Shadows on the Landscape
(2007)
''Usually it’s summertime. Lena and I, having long rides with the motorcycle.
Without particular reason or final destination.
Free from all unnecessary thoughts or dialogues.
Free from all unnecessary presences.
Free from everything that has to be done.
It happens to me every summer, at the same place,
with the same person, with the same impatience to taste the moment.
I guess that’s when I am happy…''
Adamantia Nika
For her short films, Adamantia Nika says that they are pages of her visual diary, but they are much more than this. In a condensed and poetic way, she turns memories of days into their portraits, into portraits of particular moments, portraits of particular people, sometimes even self-portraits. Each day has its own smell, has its own colors, and has something that makes us either forget or remember it. In Nika’s visual memories, mundane activities are turned into points of reflection, inspiring us to question the criteria by which we remember our past as opposed to the moments lost in the dark hole of forgetfulness. Through her own visual language, Nika seems to tell a story similar to the words of an unknown wise man who once said that “life is not every day, life is made of the days that are unforgettable.”
In her self-portraits, Nika reveals a fragile inner world filled with questions that will remain unanswered, a personal space in search for the ways to open itself up and communicate its fears with the outside. In this inner universe, every day brings a new thought; every day brings up a new dilemma of how to act. These short meditations are precise and sincere and through selective use of visual images, Nika manages to transfer them to a higher, universal level without being pathetic, something usually hard to avoid when touching universal questions of human existence. Her voice is there to remind us that those questions do come from her but are something anyone of us can identify with.

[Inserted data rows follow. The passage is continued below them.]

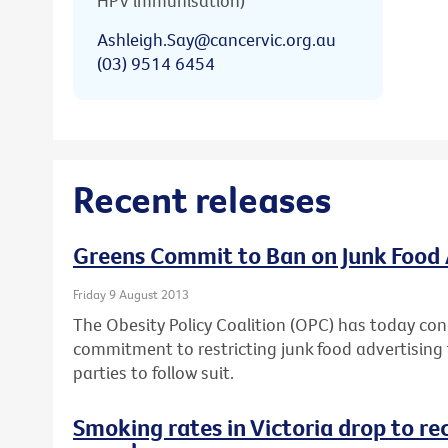
HPV immunisation)
Ashleigh.Say@cancervic.org.au
(03) 9514 6454
Recent releases
Greens Commit to Ban on Junk Food 
Friday 9 August 2013
The Obesity Policy Coalition (OPC) has today con
commitment to restricting junk food advertising t
parties to follow suit.
Smoking rates in Victoria drop to re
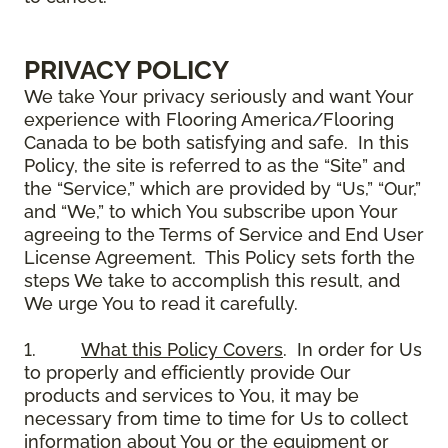
PRIVACY POLICY
We take Your privacy seriously and want Your
experience with Flooring America/Flooring
Canada to be both satisfying and safe. In this
Policy, the site is referred to as the “Site” and
the “Service,” which are provided by “Us,” “Our,”
and “We,” to which You subscribe upon Your
agreeing to the Terms of Service and End User
License Agreement. This Policy sets forth the
steps We take to accomplish this result, and
We urge You to read it carefully.
1.
What this Policy Covers
. In order for Us
to properly and efficiently provide Our
products and services to You, it may be
necessary from time to time for Us to collect
information about You or the equipment or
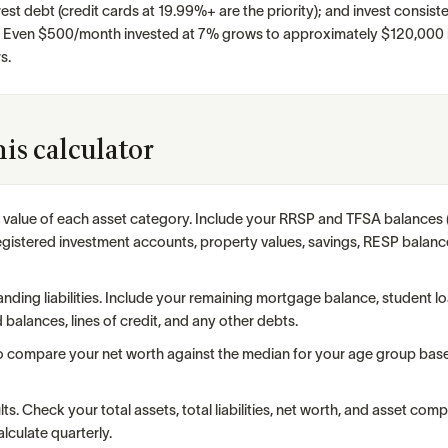
st debt (credit cards at 19.99%+ are the priority); and invest consiste
. Even $500/month invested at 7% grows to approximately $120,000 i
s.
is calculator
t value of each asset category. Include your RRSP and TFSA balance
gistered investment accounts, property values, savings, RESP balanc
anding liabilities. Include your remaining mortgage balance, student l
d balances, lines of credit, and any other debts.
o compare your net worth against the median for your age group base
ts. Check your total assets, total liabilities, net worth, and asset comp
lculate quarterly.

Nika’s inner world is deep and self-reflective, but burdened with the expectations coming from the world outside. She questions the necessity to be constantly active, to produce something new every day, and her quest seems to be for the actions able to bring deeper inner satisfaction. In other words, her visual diary seems to pose a question: what is the purpose of acting if it does not bring happiness? At this point, Nika turns her gaze from her inner world to this outside space full of demands and expectations and decides to make portraits of the world instead. In this simple redirection of her gaze, she seems relieved after encountering the others with whom she can relate to and share her dreams and fears. The outside world is not anymore one of hostility only, but a space of individual expansion and possibility of freedom as well.

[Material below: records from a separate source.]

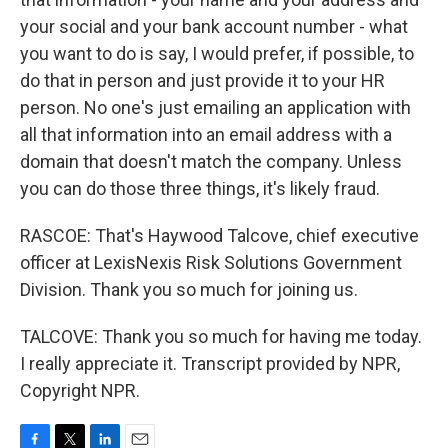
your social and your bank account number - what
you want to do is say, I would prefer, if possible, to
do that in person and just provide it to your HR
person. No one's just emailing an application with
all that information into an email address with a
domain that doesn't match the company. Unless
you can do those three things, it's likely fraud.
RASCOE: That's Haywood Talcove, chief executive
officer at LexisNexis Risk Solutions Government
Division. Thank you so much for joining us.
TALCOVE: Thank you so much for having me today.
I really appreciate it. Transcript provided by NPR,
Copyright NPR.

One of the main questions in Nika’s visual diary is the one of how to define happiness through individual action. Starting with this universal human question, Nika goes further and brings in her identity as an artist, posing the question of what differentiates the activities of an artist from the ones of other human beings. Through her particular vision, Nika touches upon the importance of individual experience of the outside world in artistic creation. An artist reacts to different smells, to different colors, breaking with the usual perception of reality. Through her attempt to find the border between the human and the artist, Nika questions the possibility of an artist to work in a world that seems perfect, where everything seems under control and perfectly in tune, the world she seems to have encountered in her experience of living in the Netherlands. As opposed to this ordered system, Nika reveals her intention to demand the right for individual expression, something she finds in her practice of art. The clash or a particular dialectic encounter of the outside stimuli with her inner, protected world results in creativity, opening up the possibility to enrich both and offer a new insight into the role of artists in those universal human quests.

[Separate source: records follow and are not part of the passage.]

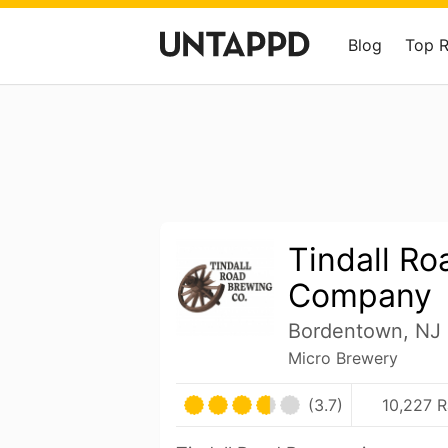
Blog
Top 
Tindall R
Company
Bordentown, NJ 
Micro Brewery
(3.7)
10,227 R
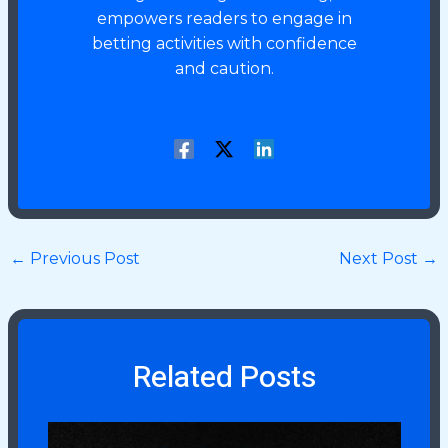
empowers readers to engage in
betting activities with confidence
and caution.
←
Previous Post
Next Post
→
Related Posts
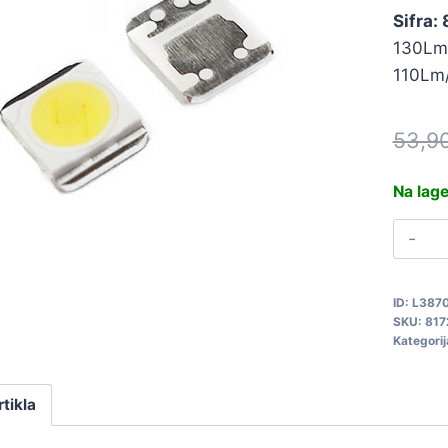
Sifra:
130Lm
110Lm
53,9
Na lag
L
S
3
ID:
L387
L
SKU:
817
8
Kategorij
q
rtikla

As her final destination, Nika brings us to the question of freedom and the relation this concept has with definitions of happiness. She finds this freedom in vast landscapes next to the sea, the ones she tries to conquest during her long rides on a motorbike with a dear friend. This portrait of the landscape becomes Nika’s portrait of freedom, of this necessity to lose and liberate the self. Her portrait of the landscape turns into a dream-like visual experience; her voice is silent for the first time and we just read her thoughts displayed on the screen. Nika’s memories of this perfect day are turned into blueprints for future actions, but can be seen as a burden for the future to repeat this feeling of happiness as well. Nevertheless, through her particular treatment of visual images, Nika shows us that this potentially utopian dream of freedom and happiness does not necessarily have to mean the escape from reality: in a short scene, we see their shadows (two friends and a motorbike) inscribed into this landscape, temporarily using it as a screen onto which to project ourselves. As it seems, through Nika’s poetic vision of human nature, we are all just shadows on the landscape and the responsibility for the actions in this world full of possibilities is still an individual task.